267. Memorandum of Discussion at the 267th Meeting of the National Security Council, Camp David, Maryland, November 21, 19551
[Here follow a paragraph listing the participants at the meeting and discussion of subjects unrelated to Yugoslavia.]
Secretary Dulles next turned to his visit with Marshal Tito, which he described as “illuminating”.2 The joint statement which he had issued with Tito at the conclusion of their conference (regarding the desirability of independence for the Soviet satellites)3 was in itself worth the whole trip. While Tito had uttered such sentiments as this before, he had never done so in a joint press conference with an American Secretary of State. This joint communiqué had really rocked the Russians back on their heels, and they were currently extremely angry at Tito.
Tito had also thrown much light on the current situation in the Soviet satellites. In most of them the governing regimes were Stalinist hangovers and were currently under very heavy pressure for a change in the direction of greater moderation and a more clearly nationalist orientation. At the moment, however, the Soviet Government [Page 704] was continuing to support these Stalinist hangover regimes. Nevertheless, Tito was confident that the Soviets could not hold out very much longer, and the changes in these regimes would occur in the not too distant future, perhaps in a matter of months or a year’s time.
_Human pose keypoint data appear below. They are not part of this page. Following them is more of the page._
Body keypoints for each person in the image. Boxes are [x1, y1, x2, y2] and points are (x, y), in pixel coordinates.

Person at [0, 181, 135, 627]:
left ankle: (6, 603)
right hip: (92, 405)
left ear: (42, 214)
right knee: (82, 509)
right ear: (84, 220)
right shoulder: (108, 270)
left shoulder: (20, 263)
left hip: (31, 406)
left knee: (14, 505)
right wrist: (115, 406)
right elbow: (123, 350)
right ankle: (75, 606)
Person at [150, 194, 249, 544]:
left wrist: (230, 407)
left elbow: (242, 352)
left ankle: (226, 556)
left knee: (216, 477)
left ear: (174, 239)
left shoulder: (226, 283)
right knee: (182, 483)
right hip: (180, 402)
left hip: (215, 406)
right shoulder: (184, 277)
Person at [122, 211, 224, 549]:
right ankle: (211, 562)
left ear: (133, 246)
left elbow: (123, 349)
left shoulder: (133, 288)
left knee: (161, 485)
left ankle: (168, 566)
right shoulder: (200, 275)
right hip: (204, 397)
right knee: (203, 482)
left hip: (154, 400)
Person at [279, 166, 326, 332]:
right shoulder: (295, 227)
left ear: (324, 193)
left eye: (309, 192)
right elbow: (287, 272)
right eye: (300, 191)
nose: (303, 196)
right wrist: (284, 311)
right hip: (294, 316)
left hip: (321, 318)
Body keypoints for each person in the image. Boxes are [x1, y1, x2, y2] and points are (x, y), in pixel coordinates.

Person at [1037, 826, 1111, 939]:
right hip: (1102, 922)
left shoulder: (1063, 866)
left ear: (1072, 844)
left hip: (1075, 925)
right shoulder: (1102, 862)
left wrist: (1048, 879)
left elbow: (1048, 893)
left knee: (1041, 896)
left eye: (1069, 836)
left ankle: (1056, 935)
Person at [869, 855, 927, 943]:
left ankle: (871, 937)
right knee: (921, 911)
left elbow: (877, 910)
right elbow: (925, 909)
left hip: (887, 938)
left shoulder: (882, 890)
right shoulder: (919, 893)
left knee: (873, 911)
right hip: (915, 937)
Secretary Dulles then expressed confidence that as a result of the expression of Tito’s and his own views, the problems of the USSR vis-à-vis the satellite states had been notably increased. They will have to be tougher in handling these regimes because of their fear that if they adopt softer policies they will lose control of the situation. In short, said Secretary Dulles, “they’ve got a hell of a lot of problems.”
Secretary Dulles concluded his comments on his visit with Tito by stating his conviction that Tito was not playing a double game. While there was no doubt that he was trying to get the best of the two worlds, Soviet and free, there was no evidence whatever that he had turned his back on the West and had secretly rejoined the Soviet bloc.
[Here follows discussion of subjects unrelated to Yugoslavia.]